THE ALCHEMIST. Indonesian artist Bagus Pandega combines movement, sound and light along with an element of surprise in his one-of-a-kind installations
Being the only Indonesian artist featured in Art Basel Hong Kong’s “Discoveries” section this year, Bagus Pandega is definitely an emerging artist to watch. Just like an alchemist, he has mastered the art of assembling various, oftentimes unthinkable, objects to create complicated installations. Experimentation and the element of surprise are two elements that have consistently been present in his creative process, as the results always depart from his initial ideas.
You studied sculpting, but you have been creating installations. What caused the shift?
As a matter of fact, installation is another form of three-dimensional art and an extension of sculpting. I find totem-like items in sculpting unappealing, so I expand the dimension by adding movement, voice or light. By doing so, the variables are always changing, and the limitation in creating is practically absent.

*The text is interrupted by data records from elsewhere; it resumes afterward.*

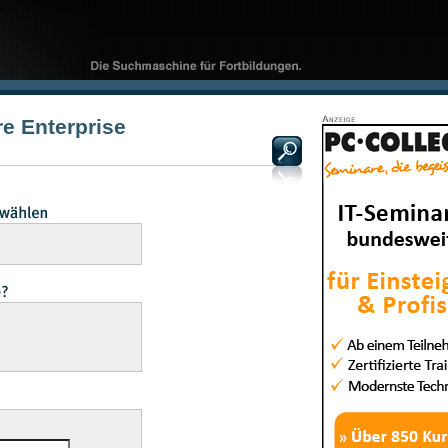
e Enterprise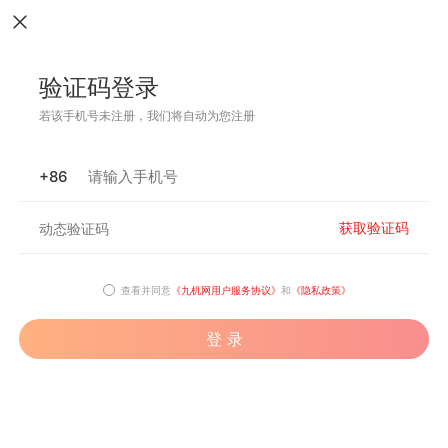
验证码登录
若该手机号未注册，我们将自动为您注册
+86
获取验证码
查看并同意
《九机网用户服务协议》
和
《隐私政策》
登 录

Given its limitless nature, how do you experiment in your work?
The progress of my works is like stairs: I start with simple techniques and try to take higher steps in the next project. As of now, I have already collected a “bank of experiences” that allow me to decide on which techniques I want to use. I can easily combine, for instance, this kind of movement with that kind of sensor. Overall, the experiment process feels like playing with Lego blocks—I simply choose what I want to pair with each other.

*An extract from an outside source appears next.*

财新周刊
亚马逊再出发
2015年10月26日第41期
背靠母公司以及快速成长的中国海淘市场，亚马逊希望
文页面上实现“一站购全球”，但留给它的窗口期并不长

What is the most challenging piece you’ve done so far?
The hardest project I’ve completed was my first artwork, “Singer: Magical Mystery Tour,” in which I combined a turntable with a Singer sewing machine—hence the name. Creating it was hard because I was this kind of artist who knows what he wants to create but doesn’t know how to do it. Moreover, in installation art, most of the pieces are mechanical and electrical. I didn’t learn such mechanisms in sculpture making, so I have to learn those techniques on my own. Another piece that is quite challenging is “Rotation inside the Valley” due to its huge size and many components.

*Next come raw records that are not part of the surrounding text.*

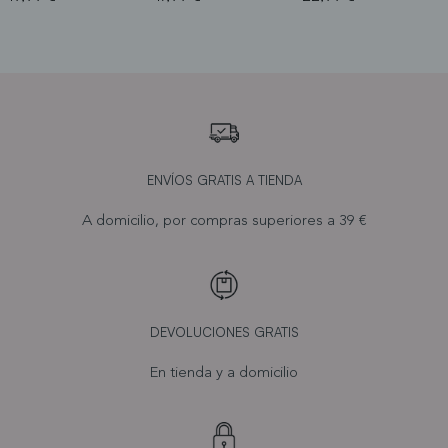
ENVÍOS GRATIS A TIENDA
A domicilio, por compras superiores a 39 €
DEVOLUCIONES GRATIS
En tienda y a domicilio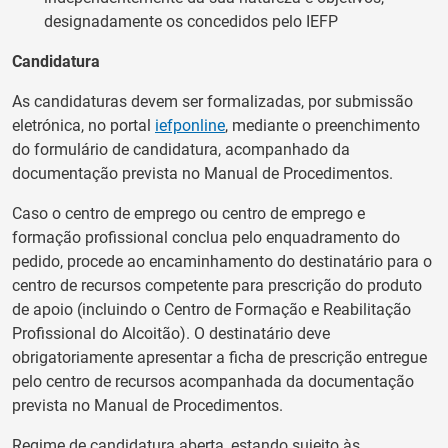
designadamente os concedidos pelo IEFP
Candidatura
As candidaturas devem ser formalizadas, por submissão
eletrónica, no portal
iefponline
, mediante o preenchimento
do formulário de candidatura, acompanhado da
documentação prevista no Manual de Procedimentos.
Caso o centro de emprego ou centro de emprego e
formação profissional conclua pelo enquadramento do
pedido, procede ao encaminhamento do destinatário para o
centro de recursos competente para prescrição do produto
de apoio (incluindo o Centro de Formação e Reabilitação
Profissional do Alcoitão). O destinatário deve
obrigatoriamente apresentar a ficha de prescrição entregue
pelo centro de recursos acompanhada da documentação
prevista no Manual de Procedimentos.
Regime de candidatura aberta, estando sujeito às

Clandestine Transgression the Melody
Have you ever encountered a moment that surprised you while putting together the pieces?
Always! I have never entirely followed my initial idea, because I need an element of surprise in my creative process. For example, in “The Anthology Pt. I” I used a lot of lights and mechanical movements that I didn’t expect beforehand. After it was done, I just sat down, watched it move, laughed by myself, turned it off, and went home. I was satisfied with the result.
Lastly, what’s your plan for the foreseeable future?
In September, I will have a solo exhibition in Cemeti Art House, Yogyakarta. I also plan to apply for an artist residential program to refresh my ideas in a different place and culture.